■ Page text ■
════════════════

Yellowstone is a BBC nature documentary series broadcast from 15 March 2009. Narrated by Peter Firth, the series takes a look at a year in the life of Yellowstone National Park, examining how its wildlife adapts to living in one of the harshest wildernesses on Earth. Yellowstone debuted on BBC Two at 8:00pm on Sunday 15 March 2009 and has three episodes. Each 50-minute episode was followed by a ten-minute film called Yellowstone People, featuring visitors to the Park and locals who had assisted the production team. The series was the channel's highest-rated natural history documentary in over five years with audiences peaking at over four million.

In the United States, an edited version of the series was broadcast under the title Yellowstone: Battle for Life. It aired as a two-hour TV special, and premiered on Animal Planet on 22 March 2009.

════════════════

■ Entries from a data source ■
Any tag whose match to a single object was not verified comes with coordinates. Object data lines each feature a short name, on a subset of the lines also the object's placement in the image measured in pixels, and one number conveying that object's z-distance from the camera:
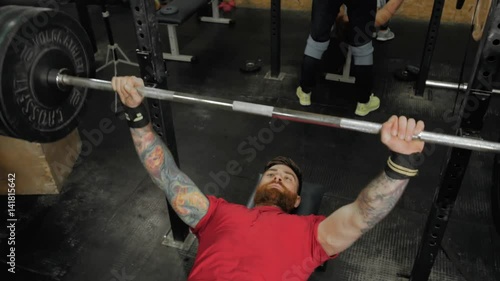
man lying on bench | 1.33
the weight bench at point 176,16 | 3.70
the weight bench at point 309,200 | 1.95
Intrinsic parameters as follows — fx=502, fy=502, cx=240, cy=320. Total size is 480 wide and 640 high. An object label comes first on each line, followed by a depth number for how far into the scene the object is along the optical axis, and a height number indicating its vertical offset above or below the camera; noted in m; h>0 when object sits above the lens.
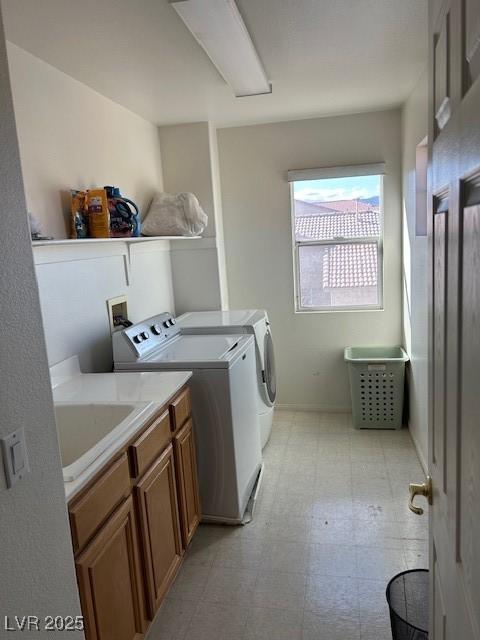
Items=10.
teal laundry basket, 3.72 -1.14
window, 3.90 +0.01
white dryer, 3.20 -0.53
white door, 0.68 -0.12
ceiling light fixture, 1.79 +0.85
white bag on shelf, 3.30 +0.22
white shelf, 1.94 +0.07
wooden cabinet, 1.49 -0.97
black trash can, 1.82 -1.35
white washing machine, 2.52 -0.79
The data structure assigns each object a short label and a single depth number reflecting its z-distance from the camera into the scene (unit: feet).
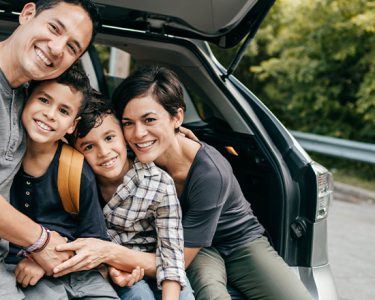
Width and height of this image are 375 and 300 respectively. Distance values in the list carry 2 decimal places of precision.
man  6.07
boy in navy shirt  6.30
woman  7.54
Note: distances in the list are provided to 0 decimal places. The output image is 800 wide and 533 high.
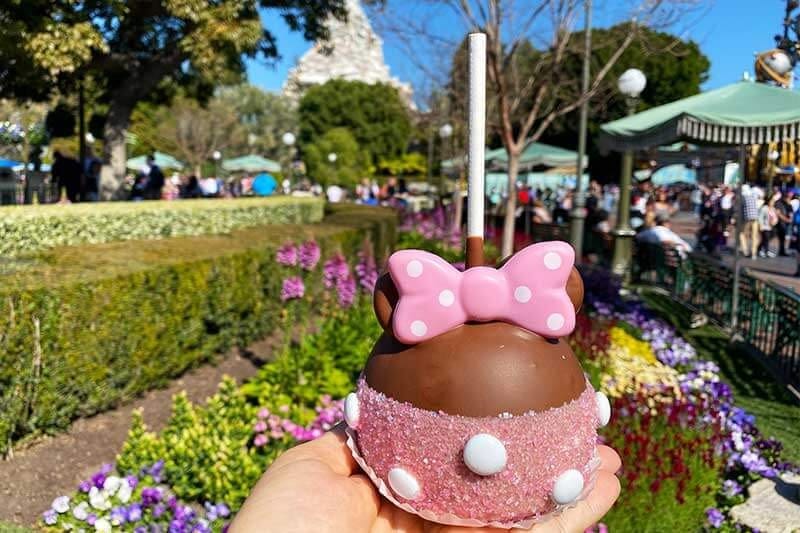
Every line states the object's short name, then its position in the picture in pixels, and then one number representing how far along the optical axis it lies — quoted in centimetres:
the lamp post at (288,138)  2939
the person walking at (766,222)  1718
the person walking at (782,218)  1784
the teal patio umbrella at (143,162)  3439
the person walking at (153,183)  1778
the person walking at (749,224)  1611
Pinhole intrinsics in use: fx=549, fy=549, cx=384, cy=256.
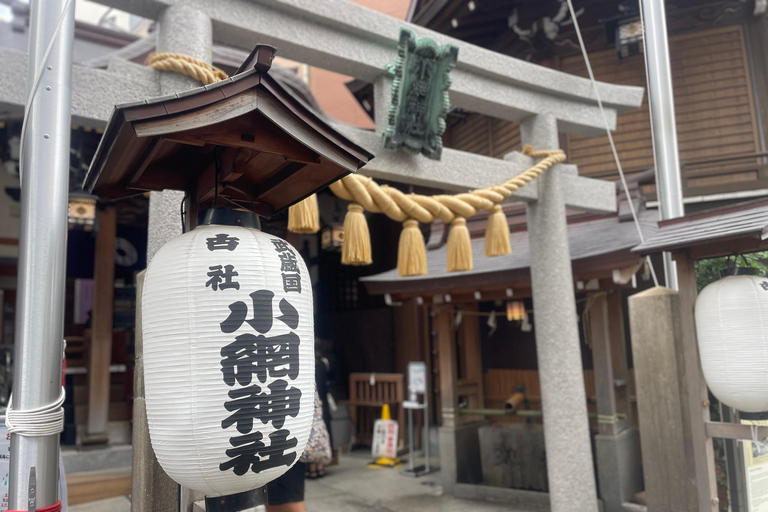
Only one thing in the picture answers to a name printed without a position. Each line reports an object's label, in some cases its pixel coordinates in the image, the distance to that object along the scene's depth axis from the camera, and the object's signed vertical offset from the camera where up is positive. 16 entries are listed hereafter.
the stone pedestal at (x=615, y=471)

════════════════

■ The problem ■
How would the passage about the BBC series Yellowstone go on after its final sentence? Write the next part.

■ Answer to this exercise ■
The series was one of the most popular titles at BBC Worldwide's annual market for international clients with pre-sales to nine territories including Spain (Canal+), Germany (WDR), Russia (Channel 1) and Italy (RTI).

Production
Yellowstone was commissioned by Roly Keating, then Controller of BBC Two, as a follow-up to the award-winning series Galápagos which aired in autumn 2006. Filming began in January 2007 and continued through the following four seasons. Filming techniques previously used for both Galapagos and Planet Earth were again put to good use, including shooting with high definition cameras and high-speed shooting to slow down fast action sequences. Stabilised camera mounts also enabled the team to capture natural animal behaviour from the air, as well as dramatic, wide angle landscape shots. Aerial cinematography was provided by Aerial Camera Systems.

Yellowstone was produced by the BBC Natural History Unit and Animal Planet. The executive producer was Mike Gunton and the series producer Andrew Murray. The British version was narrated by Peter Firth.

Episodes

Reception
The Daily Telegraph's David Horspool described the series as "amazingly shot" and a "work of art". Andrew Billen in The Times gave it five out of five, and TV Scoop described it as "majestic yet understated and consistently surprising".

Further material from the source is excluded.